Not many retail investors have gained from the sustained rise in stock prices over the past 18 months. Most of them did not participate in this rally and the uncertainty in their minds continues even now. Should I invest now? Should I wait for a correction? What will happen if FIIs withdraw? Small investors are still grappling with these questions.
Before we examine the right course of action for investors, let us look at the factors which have led to so much foreign money flowing into the Indian markets. These are:
- The Indian economy is built on strong fundamentals and growth projections are healthy.
- The financial services sector in the country, the epicentre of economic growth, is very robust and wellregulated.
- There's a large domestic population driving India's consumption story.
- Increased earning levels have put more money in the hands of investors and consumers.
- There is an opportunity to build and improve upon basics like literacy, education, healthcare facilities and infrastructure.
- The Indian demographics are extraordinarily positive, with 50 per cent of the population in the earning bracket.
- The domestic savings rate is healthy and robust at over 30 per cent.
- There is political stability, with a majority government at the helm.
- The Indian stock markets are wellregulated and have a very secular distribution among sectors.

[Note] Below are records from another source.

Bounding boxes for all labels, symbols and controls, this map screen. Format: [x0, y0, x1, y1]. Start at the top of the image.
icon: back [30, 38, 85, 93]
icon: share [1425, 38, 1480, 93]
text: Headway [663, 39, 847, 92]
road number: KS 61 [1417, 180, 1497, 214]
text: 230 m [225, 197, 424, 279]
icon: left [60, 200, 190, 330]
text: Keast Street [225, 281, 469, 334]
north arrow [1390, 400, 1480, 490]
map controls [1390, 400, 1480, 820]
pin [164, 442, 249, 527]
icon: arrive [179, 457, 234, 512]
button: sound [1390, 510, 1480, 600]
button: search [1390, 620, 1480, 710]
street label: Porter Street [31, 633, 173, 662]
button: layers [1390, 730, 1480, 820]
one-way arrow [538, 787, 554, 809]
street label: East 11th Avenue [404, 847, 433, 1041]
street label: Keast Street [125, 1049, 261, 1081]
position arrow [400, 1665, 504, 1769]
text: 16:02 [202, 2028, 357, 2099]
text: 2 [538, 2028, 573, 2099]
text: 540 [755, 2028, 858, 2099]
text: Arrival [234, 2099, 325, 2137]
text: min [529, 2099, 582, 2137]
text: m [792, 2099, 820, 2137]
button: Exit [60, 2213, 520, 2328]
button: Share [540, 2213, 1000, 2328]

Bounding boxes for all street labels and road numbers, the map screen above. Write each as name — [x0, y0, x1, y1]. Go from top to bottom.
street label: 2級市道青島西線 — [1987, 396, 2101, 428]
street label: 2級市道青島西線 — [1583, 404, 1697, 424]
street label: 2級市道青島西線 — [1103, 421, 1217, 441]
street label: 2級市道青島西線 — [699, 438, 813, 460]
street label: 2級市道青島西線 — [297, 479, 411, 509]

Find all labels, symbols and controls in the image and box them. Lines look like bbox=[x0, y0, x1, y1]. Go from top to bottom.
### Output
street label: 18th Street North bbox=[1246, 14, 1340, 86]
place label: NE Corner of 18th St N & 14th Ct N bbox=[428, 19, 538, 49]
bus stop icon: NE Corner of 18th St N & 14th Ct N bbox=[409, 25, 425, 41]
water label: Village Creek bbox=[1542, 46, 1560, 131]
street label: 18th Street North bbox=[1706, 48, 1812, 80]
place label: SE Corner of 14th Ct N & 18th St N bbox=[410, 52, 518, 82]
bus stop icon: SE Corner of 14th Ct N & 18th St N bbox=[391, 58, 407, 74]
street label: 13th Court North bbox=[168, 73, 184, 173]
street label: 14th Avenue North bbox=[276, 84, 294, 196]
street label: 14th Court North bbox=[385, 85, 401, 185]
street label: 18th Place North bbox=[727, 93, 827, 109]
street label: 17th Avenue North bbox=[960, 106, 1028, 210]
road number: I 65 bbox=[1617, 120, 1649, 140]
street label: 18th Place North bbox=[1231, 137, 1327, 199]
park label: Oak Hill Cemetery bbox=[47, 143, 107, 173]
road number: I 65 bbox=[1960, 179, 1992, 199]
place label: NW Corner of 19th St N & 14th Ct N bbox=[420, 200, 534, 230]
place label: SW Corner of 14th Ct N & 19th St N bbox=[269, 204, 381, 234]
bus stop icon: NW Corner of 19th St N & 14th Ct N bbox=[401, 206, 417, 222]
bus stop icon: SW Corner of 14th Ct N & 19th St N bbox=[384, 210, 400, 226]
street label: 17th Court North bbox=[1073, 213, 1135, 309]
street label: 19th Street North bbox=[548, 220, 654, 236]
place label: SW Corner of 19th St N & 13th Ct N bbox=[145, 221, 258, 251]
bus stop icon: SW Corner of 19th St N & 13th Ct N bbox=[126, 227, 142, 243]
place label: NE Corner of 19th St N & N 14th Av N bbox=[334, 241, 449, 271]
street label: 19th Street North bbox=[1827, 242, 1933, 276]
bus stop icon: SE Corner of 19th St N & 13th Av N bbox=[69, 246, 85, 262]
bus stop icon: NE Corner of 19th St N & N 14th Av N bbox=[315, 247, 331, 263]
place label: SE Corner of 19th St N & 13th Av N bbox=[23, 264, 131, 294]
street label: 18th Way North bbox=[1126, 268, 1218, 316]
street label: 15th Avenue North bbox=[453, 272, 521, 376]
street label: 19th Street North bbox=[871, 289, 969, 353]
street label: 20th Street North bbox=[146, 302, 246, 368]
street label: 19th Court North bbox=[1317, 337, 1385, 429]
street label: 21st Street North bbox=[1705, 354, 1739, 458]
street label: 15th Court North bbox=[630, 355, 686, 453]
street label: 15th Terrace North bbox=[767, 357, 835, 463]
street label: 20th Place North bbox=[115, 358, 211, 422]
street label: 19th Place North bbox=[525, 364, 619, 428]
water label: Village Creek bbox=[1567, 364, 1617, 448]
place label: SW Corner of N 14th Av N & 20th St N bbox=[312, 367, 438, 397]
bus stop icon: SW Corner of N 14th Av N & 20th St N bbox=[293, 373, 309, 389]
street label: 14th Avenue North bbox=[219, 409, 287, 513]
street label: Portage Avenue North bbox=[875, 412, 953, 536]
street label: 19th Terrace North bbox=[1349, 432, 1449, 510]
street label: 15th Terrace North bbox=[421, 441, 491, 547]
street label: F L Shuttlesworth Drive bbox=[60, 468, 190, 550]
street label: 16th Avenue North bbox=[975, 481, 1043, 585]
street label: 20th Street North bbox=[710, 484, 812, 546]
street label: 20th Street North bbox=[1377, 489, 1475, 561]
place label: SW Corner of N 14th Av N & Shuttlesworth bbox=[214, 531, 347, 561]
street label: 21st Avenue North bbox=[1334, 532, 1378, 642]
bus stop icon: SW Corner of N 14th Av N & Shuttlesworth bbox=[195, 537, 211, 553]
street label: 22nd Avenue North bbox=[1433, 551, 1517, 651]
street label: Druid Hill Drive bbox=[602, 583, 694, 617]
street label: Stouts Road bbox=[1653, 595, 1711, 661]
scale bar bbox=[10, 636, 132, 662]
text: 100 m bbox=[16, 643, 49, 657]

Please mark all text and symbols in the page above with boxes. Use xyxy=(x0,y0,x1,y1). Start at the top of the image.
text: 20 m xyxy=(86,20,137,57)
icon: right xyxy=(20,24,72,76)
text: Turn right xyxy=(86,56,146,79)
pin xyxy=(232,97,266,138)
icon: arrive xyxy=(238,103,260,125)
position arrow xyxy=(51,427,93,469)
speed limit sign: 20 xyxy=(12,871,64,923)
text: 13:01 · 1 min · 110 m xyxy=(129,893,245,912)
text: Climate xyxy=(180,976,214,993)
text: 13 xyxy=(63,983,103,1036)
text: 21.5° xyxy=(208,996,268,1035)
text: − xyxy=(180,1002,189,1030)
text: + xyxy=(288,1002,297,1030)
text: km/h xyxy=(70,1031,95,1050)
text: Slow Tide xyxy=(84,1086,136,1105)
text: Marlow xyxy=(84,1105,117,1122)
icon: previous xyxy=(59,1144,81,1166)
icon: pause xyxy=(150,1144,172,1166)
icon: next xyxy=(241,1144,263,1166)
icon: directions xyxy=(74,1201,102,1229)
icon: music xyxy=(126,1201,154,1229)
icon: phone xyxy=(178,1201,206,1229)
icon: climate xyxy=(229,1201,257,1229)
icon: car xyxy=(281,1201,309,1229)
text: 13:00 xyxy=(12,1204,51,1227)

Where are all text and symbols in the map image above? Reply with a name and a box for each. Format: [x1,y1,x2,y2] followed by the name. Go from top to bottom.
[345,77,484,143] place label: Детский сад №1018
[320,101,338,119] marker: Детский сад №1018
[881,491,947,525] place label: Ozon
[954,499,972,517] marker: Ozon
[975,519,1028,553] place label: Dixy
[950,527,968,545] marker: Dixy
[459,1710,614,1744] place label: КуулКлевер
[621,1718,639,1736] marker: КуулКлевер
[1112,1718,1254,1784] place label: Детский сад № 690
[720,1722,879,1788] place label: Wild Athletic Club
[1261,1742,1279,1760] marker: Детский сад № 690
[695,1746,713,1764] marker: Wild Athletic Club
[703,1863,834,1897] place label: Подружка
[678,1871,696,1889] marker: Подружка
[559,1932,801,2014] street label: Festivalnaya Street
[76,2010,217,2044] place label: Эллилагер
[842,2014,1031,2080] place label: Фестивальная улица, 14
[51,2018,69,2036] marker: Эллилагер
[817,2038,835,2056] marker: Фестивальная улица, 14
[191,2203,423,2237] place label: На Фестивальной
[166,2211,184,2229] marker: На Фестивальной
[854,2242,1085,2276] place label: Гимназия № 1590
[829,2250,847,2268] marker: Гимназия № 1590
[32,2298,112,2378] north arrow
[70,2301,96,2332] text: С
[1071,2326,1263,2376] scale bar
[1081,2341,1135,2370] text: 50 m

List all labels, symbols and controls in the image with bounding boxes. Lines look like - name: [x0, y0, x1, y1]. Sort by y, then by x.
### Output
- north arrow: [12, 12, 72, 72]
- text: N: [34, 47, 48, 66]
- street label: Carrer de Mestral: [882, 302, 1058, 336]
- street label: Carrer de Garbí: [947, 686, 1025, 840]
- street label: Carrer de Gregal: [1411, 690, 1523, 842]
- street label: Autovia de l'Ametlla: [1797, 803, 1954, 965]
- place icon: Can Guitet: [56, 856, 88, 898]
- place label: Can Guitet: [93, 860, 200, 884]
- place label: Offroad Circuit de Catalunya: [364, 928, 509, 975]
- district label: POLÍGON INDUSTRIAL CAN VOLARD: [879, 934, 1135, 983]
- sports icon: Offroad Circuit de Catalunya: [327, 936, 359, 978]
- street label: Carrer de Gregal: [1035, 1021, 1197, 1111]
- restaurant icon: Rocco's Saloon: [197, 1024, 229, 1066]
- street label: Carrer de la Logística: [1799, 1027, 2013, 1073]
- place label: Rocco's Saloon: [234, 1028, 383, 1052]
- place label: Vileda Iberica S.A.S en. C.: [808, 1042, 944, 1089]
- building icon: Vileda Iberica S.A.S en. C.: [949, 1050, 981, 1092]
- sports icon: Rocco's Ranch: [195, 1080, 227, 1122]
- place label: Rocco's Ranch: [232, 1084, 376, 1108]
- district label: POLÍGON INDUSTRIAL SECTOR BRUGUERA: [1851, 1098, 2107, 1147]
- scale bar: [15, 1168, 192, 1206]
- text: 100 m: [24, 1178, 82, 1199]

There has been no change in any of these factors in the past 12 months. If anything, the situation has improved, with inflation being tamed and companies reporting good profits. So, why would foreign money flow out and miss this terrific growth opportunity that the Indian market offers?
The small investor should desist trying to time the market as it is a futile exercise. Instead, he should keep investing at regular intervals. Of course, he needs to ensure that the money he invests in stocks is not required in the near term.
It's also important for investors to keep an eye on their asset allocation. If you have been in the market for more than 6-8 months, your asset allocation would have changed due to large gains in equities and it could be time to rebalance. Book partial profits and reinvest the proceeds in debt funds.
While it is difficult to predict the future of the markets accurately, the positive factors mentioned above indicate that the rise in the indices should not be any cause for concern. The Indian market is not overvalued as of now, so don't sell in a hurry. It won't be surprising if Diwali witnesses more sparkle this year.